[EXERCISE INPUT — start]

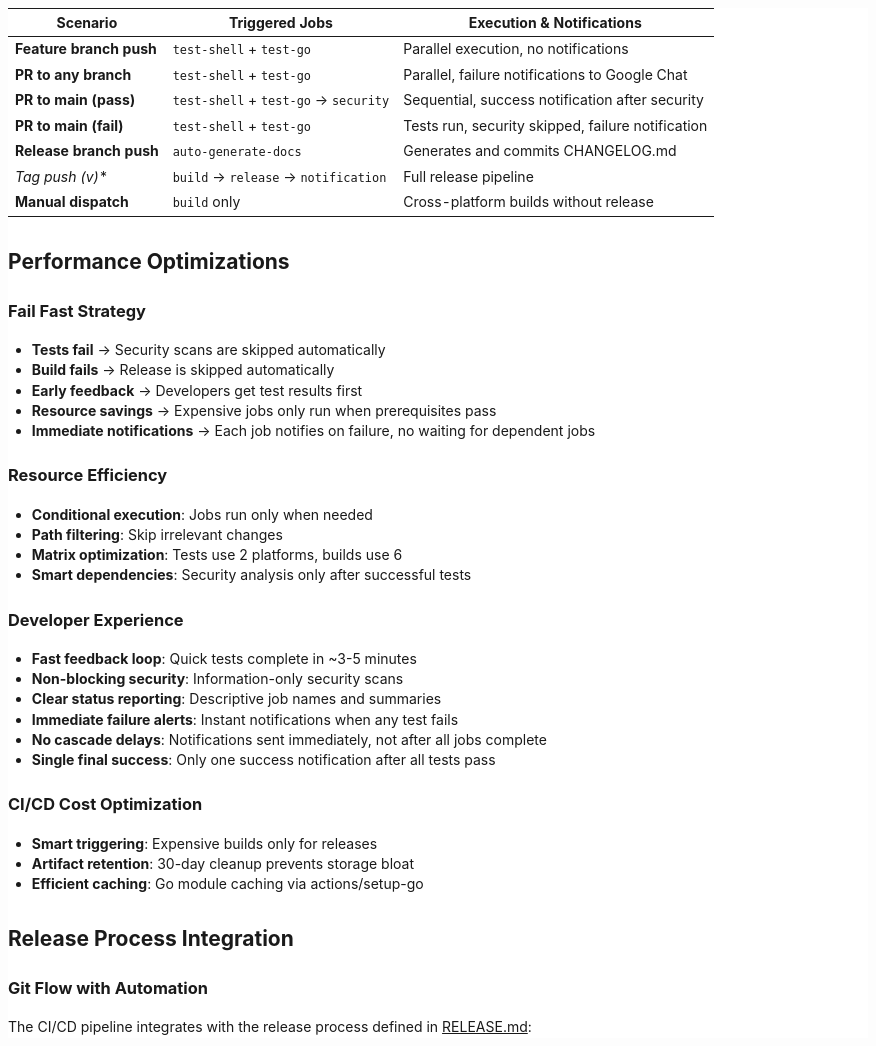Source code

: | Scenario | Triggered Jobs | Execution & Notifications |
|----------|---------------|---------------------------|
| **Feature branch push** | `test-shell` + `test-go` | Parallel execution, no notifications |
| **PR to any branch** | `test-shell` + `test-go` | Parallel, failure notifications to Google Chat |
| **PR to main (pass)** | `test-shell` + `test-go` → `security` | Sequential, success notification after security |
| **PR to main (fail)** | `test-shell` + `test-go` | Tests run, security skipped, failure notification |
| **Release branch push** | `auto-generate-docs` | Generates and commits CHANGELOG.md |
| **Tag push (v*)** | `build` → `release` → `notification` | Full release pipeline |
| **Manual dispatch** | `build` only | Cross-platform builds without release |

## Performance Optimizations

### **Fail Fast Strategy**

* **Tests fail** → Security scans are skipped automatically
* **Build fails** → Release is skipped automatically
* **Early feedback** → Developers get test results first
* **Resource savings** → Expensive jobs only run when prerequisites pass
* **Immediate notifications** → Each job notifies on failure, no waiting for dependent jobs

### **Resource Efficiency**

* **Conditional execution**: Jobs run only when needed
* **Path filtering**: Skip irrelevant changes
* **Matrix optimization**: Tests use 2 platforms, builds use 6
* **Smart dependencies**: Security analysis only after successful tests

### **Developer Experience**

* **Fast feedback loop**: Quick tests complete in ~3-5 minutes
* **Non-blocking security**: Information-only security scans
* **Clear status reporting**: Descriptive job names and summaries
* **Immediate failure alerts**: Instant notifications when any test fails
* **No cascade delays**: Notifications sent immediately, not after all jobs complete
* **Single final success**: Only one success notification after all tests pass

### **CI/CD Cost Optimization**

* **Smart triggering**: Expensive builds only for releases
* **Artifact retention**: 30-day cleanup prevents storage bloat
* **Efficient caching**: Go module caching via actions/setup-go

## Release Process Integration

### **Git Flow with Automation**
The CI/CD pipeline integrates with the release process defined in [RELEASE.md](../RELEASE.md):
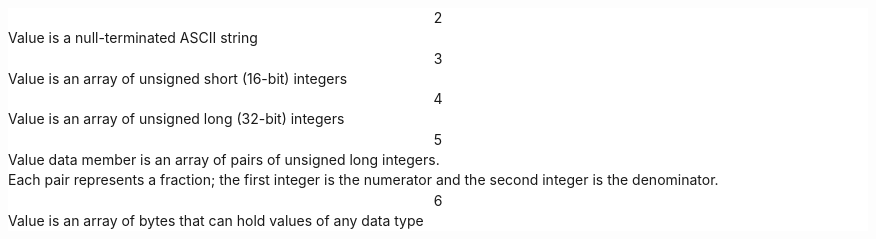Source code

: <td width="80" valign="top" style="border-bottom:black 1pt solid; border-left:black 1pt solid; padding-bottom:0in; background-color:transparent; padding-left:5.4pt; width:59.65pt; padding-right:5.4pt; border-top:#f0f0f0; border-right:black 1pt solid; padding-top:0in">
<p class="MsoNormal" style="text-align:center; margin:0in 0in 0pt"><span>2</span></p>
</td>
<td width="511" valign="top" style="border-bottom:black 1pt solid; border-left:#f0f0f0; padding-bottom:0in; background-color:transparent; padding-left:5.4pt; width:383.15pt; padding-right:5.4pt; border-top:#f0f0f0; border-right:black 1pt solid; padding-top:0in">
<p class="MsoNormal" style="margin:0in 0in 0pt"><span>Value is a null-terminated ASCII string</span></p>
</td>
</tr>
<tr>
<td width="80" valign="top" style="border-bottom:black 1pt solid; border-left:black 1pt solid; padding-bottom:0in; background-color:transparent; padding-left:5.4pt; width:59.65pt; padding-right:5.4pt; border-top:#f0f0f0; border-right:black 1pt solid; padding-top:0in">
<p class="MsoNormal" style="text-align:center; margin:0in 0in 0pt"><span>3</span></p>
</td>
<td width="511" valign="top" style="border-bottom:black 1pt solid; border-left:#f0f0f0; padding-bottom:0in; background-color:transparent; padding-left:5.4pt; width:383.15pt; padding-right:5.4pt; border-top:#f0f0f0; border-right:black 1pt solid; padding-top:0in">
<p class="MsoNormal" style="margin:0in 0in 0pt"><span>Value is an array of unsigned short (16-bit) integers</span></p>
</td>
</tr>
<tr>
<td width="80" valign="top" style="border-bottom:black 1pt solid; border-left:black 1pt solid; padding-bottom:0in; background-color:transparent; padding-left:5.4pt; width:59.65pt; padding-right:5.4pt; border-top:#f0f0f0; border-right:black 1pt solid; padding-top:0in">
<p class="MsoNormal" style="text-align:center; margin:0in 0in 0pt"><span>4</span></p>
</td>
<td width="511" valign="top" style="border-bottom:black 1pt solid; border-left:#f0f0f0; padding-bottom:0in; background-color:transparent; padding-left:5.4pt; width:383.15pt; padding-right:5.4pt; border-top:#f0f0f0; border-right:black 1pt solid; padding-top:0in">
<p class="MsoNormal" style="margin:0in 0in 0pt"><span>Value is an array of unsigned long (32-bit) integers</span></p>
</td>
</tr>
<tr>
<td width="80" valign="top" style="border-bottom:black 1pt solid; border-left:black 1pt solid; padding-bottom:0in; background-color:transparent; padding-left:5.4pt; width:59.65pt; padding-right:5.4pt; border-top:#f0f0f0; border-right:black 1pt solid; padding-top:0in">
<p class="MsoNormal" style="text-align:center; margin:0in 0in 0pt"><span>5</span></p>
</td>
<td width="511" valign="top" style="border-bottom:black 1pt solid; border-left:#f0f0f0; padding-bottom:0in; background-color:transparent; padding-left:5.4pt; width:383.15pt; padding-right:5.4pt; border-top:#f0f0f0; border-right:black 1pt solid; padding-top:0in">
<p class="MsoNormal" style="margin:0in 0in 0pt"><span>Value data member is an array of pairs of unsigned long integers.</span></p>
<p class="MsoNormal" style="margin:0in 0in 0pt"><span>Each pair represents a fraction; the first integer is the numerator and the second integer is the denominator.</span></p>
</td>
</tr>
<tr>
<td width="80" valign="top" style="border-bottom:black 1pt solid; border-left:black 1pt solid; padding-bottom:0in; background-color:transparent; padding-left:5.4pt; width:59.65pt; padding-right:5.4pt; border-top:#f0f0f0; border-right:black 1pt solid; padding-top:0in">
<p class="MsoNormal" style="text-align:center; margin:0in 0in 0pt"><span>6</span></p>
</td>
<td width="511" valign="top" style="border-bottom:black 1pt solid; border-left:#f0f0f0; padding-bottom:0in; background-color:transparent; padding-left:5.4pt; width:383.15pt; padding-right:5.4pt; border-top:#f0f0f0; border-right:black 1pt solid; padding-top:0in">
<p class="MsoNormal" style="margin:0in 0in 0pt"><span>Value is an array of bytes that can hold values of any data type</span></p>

[EXERCISE INPUT — finish]

PROBLEM: The lines above from the one containing "for dependent jobs" through the one containing "builds use 6" are to be set down exactly, and no others.

RESPONSE FOR THIS EXERCISE:
* **Immediate notifications** → Each job notifies on failure, no waiting for dependent jobs

### **Resource Efficiency**

* **Conditional execution**: Jobs run only when needed
* **Path filtering**: Skip irrelevant changes
* **Matrix optimization**: Tests use 2 platforms, builds use 6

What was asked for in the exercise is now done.